GIVEN INSTRUCTION | Rewrite the records from the line containing "genus: Nissolia" down to the line containing "collectors: G. B. Hinton & et al.", putting "place" wherever "locality" appears and leaving everything else unchanged.

>>>>>

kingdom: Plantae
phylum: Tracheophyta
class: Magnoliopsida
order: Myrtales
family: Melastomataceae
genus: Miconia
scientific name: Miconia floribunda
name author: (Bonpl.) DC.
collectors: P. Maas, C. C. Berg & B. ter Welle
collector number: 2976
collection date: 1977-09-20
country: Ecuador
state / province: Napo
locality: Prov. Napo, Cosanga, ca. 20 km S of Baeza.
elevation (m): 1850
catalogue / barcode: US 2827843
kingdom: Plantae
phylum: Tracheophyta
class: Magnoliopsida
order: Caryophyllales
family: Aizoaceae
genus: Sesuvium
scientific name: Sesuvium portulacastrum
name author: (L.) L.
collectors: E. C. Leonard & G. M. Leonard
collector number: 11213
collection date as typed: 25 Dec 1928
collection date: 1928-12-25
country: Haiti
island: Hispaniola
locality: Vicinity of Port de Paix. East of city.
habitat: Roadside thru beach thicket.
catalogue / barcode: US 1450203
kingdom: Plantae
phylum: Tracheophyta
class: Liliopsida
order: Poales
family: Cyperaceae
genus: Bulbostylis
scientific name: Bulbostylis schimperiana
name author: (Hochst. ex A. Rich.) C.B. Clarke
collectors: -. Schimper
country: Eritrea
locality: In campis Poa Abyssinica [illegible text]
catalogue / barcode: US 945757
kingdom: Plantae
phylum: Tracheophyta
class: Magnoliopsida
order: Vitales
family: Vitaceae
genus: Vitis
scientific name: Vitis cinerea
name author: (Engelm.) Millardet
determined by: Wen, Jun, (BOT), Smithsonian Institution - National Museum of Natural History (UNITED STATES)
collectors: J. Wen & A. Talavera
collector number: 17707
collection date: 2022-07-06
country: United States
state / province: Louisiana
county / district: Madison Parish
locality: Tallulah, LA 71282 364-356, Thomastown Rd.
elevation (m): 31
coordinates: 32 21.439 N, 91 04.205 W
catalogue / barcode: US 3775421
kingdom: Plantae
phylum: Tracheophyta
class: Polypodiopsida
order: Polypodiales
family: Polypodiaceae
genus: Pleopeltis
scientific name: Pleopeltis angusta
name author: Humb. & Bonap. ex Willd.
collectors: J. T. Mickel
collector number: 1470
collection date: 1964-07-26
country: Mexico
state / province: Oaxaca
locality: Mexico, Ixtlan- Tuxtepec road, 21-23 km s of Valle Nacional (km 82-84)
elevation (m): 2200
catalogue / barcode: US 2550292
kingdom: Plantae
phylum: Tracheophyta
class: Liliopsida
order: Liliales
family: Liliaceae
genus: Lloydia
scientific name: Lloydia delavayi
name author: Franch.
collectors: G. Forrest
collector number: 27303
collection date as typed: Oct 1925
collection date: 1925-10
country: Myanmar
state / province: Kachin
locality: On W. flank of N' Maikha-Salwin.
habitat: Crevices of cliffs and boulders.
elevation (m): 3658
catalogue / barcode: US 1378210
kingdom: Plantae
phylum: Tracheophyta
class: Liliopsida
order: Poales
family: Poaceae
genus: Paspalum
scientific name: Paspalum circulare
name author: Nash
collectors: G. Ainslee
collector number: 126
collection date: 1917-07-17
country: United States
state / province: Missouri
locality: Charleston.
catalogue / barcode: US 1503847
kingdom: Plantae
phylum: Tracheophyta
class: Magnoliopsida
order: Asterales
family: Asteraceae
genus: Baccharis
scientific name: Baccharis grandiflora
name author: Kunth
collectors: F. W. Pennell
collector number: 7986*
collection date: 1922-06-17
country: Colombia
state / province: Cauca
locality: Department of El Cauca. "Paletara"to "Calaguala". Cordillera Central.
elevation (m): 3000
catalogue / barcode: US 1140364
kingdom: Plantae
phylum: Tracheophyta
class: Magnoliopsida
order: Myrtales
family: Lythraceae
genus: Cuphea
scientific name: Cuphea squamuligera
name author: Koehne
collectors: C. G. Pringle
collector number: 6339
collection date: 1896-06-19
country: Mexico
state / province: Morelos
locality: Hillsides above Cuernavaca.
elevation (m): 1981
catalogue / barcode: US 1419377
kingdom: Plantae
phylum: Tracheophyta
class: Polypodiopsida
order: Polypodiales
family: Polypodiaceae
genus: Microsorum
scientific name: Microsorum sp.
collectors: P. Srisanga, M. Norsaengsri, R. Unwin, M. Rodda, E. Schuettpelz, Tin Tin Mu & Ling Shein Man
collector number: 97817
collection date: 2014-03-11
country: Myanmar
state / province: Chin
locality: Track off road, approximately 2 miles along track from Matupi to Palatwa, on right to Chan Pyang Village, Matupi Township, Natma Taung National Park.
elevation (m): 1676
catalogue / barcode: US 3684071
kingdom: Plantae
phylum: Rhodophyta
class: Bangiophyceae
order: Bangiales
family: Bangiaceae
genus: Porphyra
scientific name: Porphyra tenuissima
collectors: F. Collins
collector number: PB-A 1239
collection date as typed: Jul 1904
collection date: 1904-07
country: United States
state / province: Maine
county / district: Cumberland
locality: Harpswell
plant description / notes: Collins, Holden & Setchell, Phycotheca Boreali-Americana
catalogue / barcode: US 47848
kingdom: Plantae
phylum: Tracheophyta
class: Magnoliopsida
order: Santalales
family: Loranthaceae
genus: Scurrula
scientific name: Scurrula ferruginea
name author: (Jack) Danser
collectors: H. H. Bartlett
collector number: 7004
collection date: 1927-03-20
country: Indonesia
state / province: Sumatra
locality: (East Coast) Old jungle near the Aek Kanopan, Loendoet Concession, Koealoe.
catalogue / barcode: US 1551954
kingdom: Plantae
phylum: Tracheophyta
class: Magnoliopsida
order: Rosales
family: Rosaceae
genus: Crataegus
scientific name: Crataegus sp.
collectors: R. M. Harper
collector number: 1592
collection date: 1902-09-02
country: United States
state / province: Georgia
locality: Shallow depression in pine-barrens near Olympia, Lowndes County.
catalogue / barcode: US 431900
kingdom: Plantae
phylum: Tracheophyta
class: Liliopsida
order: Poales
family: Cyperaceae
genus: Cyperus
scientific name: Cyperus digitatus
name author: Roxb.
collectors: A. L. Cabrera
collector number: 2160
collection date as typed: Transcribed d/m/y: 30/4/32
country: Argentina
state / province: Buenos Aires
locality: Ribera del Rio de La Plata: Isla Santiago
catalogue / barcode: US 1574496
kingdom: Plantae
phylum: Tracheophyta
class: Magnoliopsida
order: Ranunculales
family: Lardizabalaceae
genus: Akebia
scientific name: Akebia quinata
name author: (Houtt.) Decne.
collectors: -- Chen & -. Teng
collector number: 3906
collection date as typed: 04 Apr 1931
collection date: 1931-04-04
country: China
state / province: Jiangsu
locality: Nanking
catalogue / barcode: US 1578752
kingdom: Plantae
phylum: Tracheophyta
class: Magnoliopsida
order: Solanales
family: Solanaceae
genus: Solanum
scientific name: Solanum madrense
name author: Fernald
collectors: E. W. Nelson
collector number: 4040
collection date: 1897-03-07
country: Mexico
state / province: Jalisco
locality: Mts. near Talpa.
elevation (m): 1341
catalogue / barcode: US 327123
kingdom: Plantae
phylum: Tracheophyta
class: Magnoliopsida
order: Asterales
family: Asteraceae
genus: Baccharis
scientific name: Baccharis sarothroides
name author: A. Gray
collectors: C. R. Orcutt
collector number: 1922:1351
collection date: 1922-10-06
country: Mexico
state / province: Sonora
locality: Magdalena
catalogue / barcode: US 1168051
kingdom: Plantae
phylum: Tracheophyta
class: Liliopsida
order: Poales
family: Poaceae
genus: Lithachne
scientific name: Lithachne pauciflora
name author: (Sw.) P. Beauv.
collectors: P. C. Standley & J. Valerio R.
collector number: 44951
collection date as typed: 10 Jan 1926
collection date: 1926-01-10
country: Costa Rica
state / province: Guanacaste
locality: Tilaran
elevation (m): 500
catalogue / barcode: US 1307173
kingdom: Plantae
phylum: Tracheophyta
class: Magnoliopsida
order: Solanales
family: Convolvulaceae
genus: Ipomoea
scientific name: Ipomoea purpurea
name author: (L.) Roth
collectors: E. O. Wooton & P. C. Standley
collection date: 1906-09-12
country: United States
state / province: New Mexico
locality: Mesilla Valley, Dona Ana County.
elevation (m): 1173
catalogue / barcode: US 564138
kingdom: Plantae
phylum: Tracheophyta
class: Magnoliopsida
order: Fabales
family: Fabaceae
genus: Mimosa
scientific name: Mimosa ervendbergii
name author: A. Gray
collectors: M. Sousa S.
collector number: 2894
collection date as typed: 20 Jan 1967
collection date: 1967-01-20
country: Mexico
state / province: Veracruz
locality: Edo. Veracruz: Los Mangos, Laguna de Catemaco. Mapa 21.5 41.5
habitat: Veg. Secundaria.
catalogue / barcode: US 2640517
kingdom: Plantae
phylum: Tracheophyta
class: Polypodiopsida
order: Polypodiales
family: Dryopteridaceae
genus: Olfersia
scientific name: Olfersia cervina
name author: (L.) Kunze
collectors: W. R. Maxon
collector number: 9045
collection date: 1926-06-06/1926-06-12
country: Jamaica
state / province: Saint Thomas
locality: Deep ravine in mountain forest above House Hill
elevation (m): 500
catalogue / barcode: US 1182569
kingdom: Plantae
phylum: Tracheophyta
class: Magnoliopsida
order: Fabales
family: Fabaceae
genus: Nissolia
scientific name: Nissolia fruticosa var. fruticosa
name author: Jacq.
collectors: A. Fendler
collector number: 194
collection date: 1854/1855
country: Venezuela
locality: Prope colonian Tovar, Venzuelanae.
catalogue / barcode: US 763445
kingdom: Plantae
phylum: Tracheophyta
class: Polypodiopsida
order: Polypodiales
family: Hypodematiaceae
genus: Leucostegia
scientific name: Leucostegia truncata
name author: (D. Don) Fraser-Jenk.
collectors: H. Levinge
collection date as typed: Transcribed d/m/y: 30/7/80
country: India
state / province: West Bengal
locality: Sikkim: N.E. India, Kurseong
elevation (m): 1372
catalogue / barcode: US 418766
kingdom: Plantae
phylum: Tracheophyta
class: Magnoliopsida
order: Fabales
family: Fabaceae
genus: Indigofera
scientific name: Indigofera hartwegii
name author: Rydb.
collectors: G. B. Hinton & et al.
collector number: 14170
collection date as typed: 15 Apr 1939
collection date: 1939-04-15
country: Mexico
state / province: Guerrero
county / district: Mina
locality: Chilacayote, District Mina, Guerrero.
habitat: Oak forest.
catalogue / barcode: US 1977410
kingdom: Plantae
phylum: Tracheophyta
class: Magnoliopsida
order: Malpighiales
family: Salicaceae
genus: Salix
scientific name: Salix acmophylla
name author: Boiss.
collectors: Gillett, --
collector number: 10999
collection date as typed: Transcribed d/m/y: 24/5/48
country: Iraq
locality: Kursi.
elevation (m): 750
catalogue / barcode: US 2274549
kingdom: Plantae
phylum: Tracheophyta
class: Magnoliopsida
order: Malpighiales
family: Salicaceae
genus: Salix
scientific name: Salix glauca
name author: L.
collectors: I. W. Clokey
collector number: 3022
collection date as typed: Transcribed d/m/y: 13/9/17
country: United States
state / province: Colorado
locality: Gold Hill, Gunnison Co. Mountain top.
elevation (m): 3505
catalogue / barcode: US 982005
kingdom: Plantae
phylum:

<<<<<

TASK ANSWER |
genus: Nissolia
scientific name: Nissolia fruticosa var. fruticosa
name author: Jacq.
collectors: A. Fendler
collector number: 194
collection date: 1854/1855
country: Venezuela
place: Prope colonian Tovar, Venzuelanae.
catalogue / barcode: US 763445
kingdom: Plantae
phylum: Tracheophyta
class: Polypodiopsida
order: Polypodiales
family: Hypodematiaceae
genus: Leucostegia
scientific name: Leucostegia truncata
name author: (D. Don) Fraser-Jenk.
collectors: H. Levinge
collection date as typed: Transcribed d/m/y: 30/7/80
country: India
state / province: West Bengal
place: Sikkim: N.E. India, Kurseong
elevation (m): 1372
catalogue / barcode: US 418766
kingdom: Plantae
phylum: Tracheophyta
class: Magnoliopsida
order: Fabales
family: Fabaceae
genus: Indigofera
scientific name: Indigofera hartwegii
name author: Rydb.
collectors: G. B. Hinton & et al.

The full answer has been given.